The decision to raise the re-employment age to 67 from July 1 next year comes 23 years after the Government first made it clear that it wanted Singaporeans to be able to work until that age. That the move took so long reflects the need for caution in altering the legal structure of the labour market. Precipitate gestures to help workers could backfire if these run up against the grain of business sense. Employers do not willingly shed productive employees, whatever their age. However, if ambitious pro-worker policies oblige them to keep on workers, the temptation would be to terminate their employment altogether. This is why removing the retirement age entirely could result actually in less protection for workers.
What is needed, instead, is an inclusive environment that spurs companies to retain all useful workers, regardless of age, not to mention gender or disabilities that they have been able to rise above. This is the objective which the raising of the re-employment age should achieve. It will give firms two more years to tap into the energies of experienced employees who are physically fit, mentally alert, and psychologically motivated to work.
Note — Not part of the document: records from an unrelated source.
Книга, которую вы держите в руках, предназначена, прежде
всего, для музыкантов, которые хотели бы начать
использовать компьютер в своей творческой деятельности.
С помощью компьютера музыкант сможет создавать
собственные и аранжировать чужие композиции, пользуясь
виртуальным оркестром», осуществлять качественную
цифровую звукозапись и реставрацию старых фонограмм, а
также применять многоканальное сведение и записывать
Correspondingly, the removal of a legal provision, which allows companies to cut the wage of employees who turn 60, will help remove the psychological setback faced by older workers who could have felt that accepting a lower salary was the only way for them to stay on at their jobs.
The larger point in all this is for Singapore to move towards a system where age or gender does not skew the treatment of all labour as a resource. Older employees may not possess the physical stamina of younger workers, but they bring to the table the accumulated weight of experience, instincts born of institutional memory, and the adaptive capacities that have enabled them to last so long in the first place. Job-hopping, which deprives firms of the returns on training invested in promising employees, is hardly an issue for people in their 60s. Instead, older workers are likely to contribute their best to companies that have kept faith with them. There is merit in longevity, for employers and employees alike.
At the national level, raising the re-employment age is a logical response to an ageing population, a tight labour market, and residual concerns over the entry of foreigners to shore up Singapore's economic prospects. Also, the longer Singaporeans remained in employment, the more they would benefit themselves and society at large, by demanding less of social support systems. The quid pro quo is, of course, that older employees must adopt a healthy and robust attitude to work. It must not be seen as a chore but as a fundamental aspect of active ageing, one which dignifies an individual's contribution to the nation and its future. The latest move on the labour front should energise Singapore's workers.